People think you cant take photos in tough times, but its actually really important because its that family's time, that they will never be able to catch up on!
Deb, your written account is beautiful and very supportive. It just highlights the differences of experiences. It is even more contrasting when 1 female had to experience such differences in treatment.
Best wishes, Sabine
I think all these suggestions are great. Personally when I saw anyone I felt the need to talk about everything that had happened to start with but that was quite unhelpful for me so anything to distract I think would be helpful. I didn't have visitors at first other than husband because I knew it would make me feel worse. The idea of taking babies foot print and photos is a great one. My biggest regret is that I did that in hospital and forgot to take it home!

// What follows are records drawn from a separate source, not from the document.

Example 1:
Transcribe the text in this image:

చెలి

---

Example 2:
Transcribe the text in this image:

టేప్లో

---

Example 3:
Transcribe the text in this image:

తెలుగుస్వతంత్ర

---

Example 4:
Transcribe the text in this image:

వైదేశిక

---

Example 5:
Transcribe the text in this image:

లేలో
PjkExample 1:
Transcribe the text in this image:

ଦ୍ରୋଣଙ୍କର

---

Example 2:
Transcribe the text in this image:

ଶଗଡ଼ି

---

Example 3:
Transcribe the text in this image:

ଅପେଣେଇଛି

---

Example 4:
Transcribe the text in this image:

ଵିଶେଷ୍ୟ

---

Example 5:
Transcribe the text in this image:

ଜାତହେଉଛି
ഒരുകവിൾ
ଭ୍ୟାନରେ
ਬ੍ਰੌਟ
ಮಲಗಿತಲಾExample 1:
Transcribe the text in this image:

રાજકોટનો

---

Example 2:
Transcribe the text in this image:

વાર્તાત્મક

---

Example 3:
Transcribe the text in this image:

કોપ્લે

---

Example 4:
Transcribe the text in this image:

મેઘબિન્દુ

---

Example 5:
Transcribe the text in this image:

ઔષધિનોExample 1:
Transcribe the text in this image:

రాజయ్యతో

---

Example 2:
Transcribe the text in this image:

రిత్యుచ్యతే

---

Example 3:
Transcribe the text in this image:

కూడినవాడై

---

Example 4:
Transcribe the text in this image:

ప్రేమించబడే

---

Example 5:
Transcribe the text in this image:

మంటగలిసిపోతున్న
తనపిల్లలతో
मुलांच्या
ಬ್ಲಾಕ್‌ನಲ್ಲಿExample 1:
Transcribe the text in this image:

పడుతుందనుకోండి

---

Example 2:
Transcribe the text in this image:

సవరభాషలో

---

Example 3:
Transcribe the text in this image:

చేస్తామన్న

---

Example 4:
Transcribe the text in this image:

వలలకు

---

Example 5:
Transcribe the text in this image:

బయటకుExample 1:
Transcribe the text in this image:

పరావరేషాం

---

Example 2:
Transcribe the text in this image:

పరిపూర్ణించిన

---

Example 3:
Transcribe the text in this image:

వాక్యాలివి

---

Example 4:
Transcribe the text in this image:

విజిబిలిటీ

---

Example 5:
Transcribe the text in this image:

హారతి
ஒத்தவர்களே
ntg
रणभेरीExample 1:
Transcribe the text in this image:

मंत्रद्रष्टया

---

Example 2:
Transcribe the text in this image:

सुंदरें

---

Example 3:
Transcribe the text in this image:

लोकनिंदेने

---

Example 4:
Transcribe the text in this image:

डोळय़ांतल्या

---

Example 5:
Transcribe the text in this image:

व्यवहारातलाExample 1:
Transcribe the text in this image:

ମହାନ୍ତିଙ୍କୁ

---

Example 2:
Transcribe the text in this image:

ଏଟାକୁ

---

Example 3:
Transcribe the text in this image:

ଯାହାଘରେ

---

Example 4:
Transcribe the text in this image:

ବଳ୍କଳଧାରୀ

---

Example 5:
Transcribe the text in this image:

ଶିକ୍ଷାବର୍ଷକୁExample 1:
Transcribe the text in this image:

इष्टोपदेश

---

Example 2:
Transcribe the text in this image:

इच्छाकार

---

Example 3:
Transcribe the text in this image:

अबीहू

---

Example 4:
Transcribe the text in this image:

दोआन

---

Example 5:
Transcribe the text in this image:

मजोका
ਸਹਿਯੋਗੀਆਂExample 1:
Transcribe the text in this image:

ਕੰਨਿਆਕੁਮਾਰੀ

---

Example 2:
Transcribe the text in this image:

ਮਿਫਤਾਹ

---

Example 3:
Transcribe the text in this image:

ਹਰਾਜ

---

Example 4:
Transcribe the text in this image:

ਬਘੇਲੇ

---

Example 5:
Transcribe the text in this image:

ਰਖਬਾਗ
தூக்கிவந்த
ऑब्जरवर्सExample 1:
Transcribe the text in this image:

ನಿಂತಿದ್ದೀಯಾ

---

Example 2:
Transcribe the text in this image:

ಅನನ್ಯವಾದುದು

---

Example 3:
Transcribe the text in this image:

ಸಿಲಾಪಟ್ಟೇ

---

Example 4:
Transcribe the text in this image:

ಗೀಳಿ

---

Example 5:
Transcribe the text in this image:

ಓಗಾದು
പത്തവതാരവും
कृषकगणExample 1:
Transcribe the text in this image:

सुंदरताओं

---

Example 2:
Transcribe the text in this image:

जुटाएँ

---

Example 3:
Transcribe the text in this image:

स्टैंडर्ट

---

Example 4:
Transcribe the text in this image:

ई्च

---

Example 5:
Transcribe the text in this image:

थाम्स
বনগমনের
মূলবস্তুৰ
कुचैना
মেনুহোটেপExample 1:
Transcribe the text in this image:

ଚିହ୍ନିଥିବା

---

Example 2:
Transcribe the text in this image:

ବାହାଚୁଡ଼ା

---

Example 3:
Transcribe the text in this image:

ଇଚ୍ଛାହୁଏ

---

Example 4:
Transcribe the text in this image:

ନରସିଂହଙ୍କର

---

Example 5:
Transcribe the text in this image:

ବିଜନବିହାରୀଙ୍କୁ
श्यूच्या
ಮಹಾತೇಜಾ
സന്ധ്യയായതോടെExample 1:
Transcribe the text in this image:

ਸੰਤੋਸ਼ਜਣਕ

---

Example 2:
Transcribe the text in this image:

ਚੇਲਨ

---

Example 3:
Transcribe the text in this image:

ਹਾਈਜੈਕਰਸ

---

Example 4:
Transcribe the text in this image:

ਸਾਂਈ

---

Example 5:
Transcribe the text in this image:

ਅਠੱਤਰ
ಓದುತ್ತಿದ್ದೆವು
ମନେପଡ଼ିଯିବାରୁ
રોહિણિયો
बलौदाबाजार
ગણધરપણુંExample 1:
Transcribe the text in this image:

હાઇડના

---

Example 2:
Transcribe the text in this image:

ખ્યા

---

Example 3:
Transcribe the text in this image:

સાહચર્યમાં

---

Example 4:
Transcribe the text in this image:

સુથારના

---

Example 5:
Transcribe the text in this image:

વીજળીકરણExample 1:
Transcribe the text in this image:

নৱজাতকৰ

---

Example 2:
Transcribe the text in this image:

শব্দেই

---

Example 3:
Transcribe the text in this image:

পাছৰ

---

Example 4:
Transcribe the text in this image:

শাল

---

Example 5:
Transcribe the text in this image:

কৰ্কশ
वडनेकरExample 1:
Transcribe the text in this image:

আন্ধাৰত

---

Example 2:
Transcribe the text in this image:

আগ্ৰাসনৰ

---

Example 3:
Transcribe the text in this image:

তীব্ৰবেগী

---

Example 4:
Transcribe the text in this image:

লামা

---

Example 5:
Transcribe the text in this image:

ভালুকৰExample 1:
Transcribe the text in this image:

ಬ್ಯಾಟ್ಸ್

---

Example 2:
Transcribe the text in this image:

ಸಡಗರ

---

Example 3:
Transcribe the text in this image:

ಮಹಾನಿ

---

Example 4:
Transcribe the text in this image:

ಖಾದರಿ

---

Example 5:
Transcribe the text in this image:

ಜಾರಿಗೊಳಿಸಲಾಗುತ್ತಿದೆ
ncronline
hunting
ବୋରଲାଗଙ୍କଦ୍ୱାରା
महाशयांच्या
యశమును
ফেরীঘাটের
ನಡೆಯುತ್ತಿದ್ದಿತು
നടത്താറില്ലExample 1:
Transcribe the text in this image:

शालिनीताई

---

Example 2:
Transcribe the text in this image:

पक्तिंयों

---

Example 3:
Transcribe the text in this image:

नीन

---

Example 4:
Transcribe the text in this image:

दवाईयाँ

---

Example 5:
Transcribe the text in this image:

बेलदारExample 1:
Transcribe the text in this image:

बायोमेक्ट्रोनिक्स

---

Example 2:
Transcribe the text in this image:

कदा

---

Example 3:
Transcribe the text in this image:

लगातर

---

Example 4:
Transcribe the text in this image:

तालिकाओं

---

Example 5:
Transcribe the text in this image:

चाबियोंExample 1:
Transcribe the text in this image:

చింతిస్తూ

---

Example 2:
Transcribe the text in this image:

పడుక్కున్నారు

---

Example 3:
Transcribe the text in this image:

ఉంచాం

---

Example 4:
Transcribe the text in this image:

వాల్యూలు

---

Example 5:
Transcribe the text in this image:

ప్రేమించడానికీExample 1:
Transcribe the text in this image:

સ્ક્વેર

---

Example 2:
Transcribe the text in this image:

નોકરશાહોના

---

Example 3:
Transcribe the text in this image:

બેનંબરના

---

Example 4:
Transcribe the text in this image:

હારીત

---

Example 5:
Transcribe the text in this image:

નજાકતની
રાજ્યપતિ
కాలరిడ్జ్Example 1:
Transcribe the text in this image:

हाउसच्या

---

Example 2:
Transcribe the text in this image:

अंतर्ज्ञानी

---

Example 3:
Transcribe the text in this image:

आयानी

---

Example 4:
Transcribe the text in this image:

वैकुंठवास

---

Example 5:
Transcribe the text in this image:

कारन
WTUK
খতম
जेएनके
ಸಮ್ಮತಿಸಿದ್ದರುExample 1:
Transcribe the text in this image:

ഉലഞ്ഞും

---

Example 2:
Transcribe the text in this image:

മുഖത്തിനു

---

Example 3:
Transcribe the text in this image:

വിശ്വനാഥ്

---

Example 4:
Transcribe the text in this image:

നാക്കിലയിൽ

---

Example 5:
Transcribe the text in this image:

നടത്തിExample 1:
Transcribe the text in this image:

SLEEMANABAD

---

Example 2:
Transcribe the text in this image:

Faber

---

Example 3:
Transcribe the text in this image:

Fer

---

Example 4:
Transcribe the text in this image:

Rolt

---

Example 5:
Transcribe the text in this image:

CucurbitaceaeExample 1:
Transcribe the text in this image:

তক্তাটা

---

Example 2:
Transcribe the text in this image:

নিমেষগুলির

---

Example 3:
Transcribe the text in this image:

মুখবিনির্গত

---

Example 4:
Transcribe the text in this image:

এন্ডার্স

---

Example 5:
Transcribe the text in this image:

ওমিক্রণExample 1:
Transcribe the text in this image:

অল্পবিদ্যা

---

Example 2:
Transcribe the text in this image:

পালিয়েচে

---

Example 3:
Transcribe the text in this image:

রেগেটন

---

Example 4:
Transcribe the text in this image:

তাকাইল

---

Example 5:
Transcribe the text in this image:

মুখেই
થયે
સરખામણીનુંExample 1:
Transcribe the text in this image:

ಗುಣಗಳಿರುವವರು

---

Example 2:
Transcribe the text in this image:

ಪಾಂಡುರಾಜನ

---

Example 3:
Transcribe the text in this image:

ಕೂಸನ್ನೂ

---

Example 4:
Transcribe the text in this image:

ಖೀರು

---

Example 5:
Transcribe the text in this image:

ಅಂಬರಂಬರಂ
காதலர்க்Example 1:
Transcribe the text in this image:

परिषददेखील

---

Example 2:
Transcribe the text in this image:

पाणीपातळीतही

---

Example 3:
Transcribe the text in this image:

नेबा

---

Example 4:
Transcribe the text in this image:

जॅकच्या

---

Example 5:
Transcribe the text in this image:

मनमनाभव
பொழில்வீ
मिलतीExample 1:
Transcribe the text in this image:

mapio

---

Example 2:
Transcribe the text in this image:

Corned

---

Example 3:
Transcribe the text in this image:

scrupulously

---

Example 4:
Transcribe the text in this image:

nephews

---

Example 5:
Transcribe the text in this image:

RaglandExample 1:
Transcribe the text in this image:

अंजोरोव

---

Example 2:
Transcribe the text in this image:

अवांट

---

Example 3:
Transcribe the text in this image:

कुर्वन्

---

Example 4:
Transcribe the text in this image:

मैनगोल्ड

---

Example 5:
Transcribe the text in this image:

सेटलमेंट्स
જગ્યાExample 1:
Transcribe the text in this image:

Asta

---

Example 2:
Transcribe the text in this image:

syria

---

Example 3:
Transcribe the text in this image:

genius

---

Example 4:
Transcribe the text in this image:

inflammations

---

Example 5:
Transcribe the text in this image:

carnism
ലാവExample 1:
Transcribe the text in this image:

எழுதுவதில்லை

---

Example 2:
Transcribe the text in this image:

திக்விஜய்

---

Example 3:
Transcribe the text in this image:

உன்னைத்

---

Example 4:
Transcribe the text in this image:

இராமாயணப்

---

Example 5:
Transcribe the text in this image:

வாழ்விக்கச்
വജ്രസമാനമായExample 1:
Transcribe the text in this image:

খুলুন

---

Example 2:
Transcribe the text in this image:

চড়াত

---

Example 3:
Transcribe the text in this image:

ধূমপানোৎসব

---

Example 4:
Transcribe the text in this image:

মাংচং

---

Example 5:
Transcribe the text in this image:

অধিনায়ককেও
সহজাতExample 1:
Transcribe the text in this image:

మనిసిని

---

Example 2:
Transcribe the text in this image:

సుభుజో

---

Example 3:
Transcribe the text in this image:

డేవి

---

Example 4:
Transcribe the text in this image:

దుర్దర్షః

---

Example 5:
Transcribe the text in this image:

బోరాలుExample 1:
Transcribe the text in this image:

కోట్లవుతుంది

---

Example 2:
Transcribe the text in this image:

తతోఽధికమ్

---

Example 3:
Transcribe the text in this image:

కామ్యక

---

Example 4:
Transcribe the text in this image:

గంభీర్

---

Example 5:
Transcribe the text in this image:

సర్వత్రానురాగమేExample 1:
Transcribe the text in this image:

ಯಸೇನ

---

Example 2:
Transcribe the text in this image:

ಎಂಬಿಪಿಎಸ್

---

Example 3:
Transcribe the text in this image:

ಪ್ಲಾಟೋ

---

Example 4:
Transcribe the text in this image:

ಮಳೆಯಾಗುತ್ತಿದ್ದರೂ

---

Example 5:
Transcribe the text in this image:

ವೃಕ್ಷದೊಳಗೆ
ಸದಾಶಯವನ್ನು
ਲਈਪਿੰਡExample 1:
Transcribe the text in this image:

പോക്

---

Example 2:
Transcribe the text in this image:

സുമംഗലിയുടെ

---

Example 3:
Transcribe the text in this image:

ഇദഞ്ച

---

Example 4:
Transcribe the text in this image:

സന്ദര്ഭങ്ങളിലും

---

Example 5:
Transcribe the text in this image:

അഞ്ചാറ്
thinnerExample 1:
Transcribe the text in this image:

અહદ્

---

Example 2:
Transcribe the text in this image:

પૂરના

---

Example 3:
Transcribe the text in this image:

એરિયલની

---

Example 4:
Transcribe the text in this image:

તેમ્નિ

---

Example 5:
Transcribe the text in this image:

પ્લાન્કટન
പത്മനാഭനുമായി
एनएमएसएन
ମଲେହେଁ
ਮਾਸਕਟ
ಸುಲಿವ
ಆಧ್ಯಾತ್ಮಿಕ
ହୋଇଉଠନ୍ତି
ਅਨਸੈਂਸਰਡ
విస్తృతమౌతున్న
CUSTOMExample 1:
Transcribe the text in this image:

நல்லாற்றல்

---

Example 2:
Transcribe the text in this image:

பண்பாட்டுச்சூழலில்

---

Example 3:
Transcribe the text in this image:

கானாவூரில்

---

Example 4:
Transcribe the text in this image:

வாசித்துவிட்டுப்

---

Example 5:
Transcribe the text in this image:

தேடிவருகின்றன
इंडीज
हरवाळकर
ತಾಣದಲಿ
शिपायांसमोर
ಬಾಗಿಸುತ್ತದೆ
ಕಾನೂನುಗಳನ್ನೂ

I think everyone is individual. I loved having familar novels to read, but if i didnt remember to take with me early in the morning, they got locked in my room. I got so bored in the hospital. Anything to keep occupied is good . Just talking to anyone helped...just not negative things like in the news. I understood a lot more than i could communicate. I loved getting fresh fruit...i was worried re putting on weight with the medicine. Flowers, soaps, nice clothes...normal hospital gifts are great. Loved when i was allowed to receive texts from family...i think pen pal is a great idea.
The adult colouring books can be quite relaxing and therapeutic for some people. The ones shaped like a circle are supposed be better perhaps than animal ones.
I used to enjoy looking at the cards I received,which I put on my wall and they did brighten the room up. It was a reminder so using a notelet might be appropriate every one is different. Just an idea.
How are you? I hope your sister is recovering at her own pace and you are enjoying quality time together.
Take care ..... we are all here to chat if it helps.